[Extracted page text data]
_ _ _
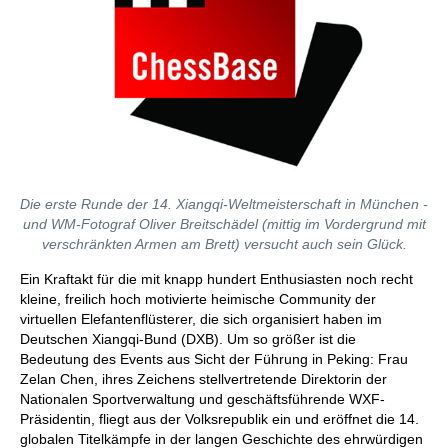
Die erste Runde der 14. Xiangqi-Weltmeisterschaft in München -
und WM-Fotograf Oliver Breitschädel (mittig im Vordergrund mit
verschränkten Armen am Brett) versucht auch sein Glück.
Ein Kraftakt für die mit knapp hundert Enthusiasten noch recht
kleine, freilich hoch motivierte heimische Community der
virtuellen Elefantenflüsterer, die sich organisiert haben im
Deutschen Xiangqi-Bund (DXB). Um so größer ist die
Bedeutung des Events aus Sicht der Führung in Peking: Frau
Zelan Chen, ihres Zeichens stellvertretende Direktorin der
Nationalen Sportverwaltung und geschäftsführende WXF-
Präsidentin, fliegt aus der Volksrepublik ein und eröffnet die 14.
globalen Titelkämpfe in der langen Geschichte des ehrwürdigen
_ _ _
What is needed is every line of the records above that contains the word "Xiangqi".

• _Output of the task_:
Die erste Runde der 14. Xiangqi-Weltmeisterschaft in München -
Deutschen Xiangqi-Bund (DXB). Um so größer ist die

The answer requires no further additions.